FPL GROUP INC. $57 (New York symbol FPL; Conservative Growth Portfolio, Utilities sector; Shares outstanding: 410.8 million; Market cap: $23.4 billion; Price-to-sales ratio: 1.4; WSSF Rating: Average) gets 70% of its revenue from wholly owned Florida Power and Light Co., a regulated utility with 4.5 million customers in eastern and southern Florida. FPL Group is also a leading producer of wind power. Its NextEra Energy Resources, subsidiary accounts for 25% of the U.S.’s wind-power capacity. NextEra also operates unregulated electrical-power plants in 25 states and Canada. It sells its power to wholesale customers, not individuals. In the three months ended June 30, 2009, FPL Group’s earnings rose 6.9%, to $400 million, or $0.99 a share, from $375 million, These figures do not include a charge the company incurred for losses on the hedging contracts it uses to lock in the price of fuel. FPL Group’s revenue rose 6.3%, to $3.8 billion from $3.6 billion. NextEra started up a number of new wind-power projects during the quarter; this increased its windpower capacity by 9%, and helped push up its earnings by $48 million. The new projects helped offset lower power output at its existing facilities due to lighter-than-normal winds. NextEra’s revenue rose 37.4% in the quarter....
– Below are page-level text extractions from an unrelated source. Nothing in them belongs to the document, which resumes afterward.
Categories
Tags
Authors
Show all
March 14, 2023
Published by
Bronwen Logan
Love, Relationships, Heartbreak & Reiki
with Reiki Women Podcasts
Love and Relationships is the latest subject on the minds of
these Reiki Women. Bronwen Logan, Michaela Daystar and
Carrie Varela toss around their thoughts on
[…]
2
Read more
THE BOEING CO. $43 (New York symbol BA; Conservative Growth Portfolio, Manufacturing & Industry sector; Shares outstanding: 726.4 million; Market cap: $31.2 billion; Price-to-sales ratio: 0.5; WSSF Rating: Above Average) is focusing on improving the fuel-efficiency of its passenger jets. That should help it increase sales to cost-conscious airlines. Boeing’s new 787 Dreamliner plane uses lightweight materials, like titanium and carbon fibre. That makes it 20% more fuel-efficient than current planes. The 787 also features new energy-efficient interior lighting systems, which will lower its operating costs further. However, Boeing had to delay the initial test flight last June because it found structural weakness where the plane’s wings connect to the body. The company feels it can fix this without redesigning the plane, and hopes to resume testing in the next few months. Despite this setback, Boeing still has 851 orders for the 787. These are worth around $151 billion....
WAL-MART STORES INC. $49 (New York symbol WMT; Conservative Growth Portfolio; Consumer sector; Shares outstanding: 3.9 billion; Market cap: $191.1 billion; Price-to-sales ratio: 0.5; WSSF Rating: Above Average) uses its clout as the world’s largest retailer to pry big price discounts from its suppliers. The company is also putting pressure on its suppliers to help it pursue several “green” initiatives aimed at improving its image and sales. For example, Wal-Mart now wants its suppliers to put an “eco-rating”on all groceries it sells. These would make it easier for consumers to compare the environmental impact of various products. Like nutritional labels, Wal-Mart hopes these ratings will become an industry standard. The plan will add to suppliers’ costs, which means they will likely resist, at least at first. But most will probably comply rather than risk losing Wal-Mart as a customer. Wal-Mart is a buy.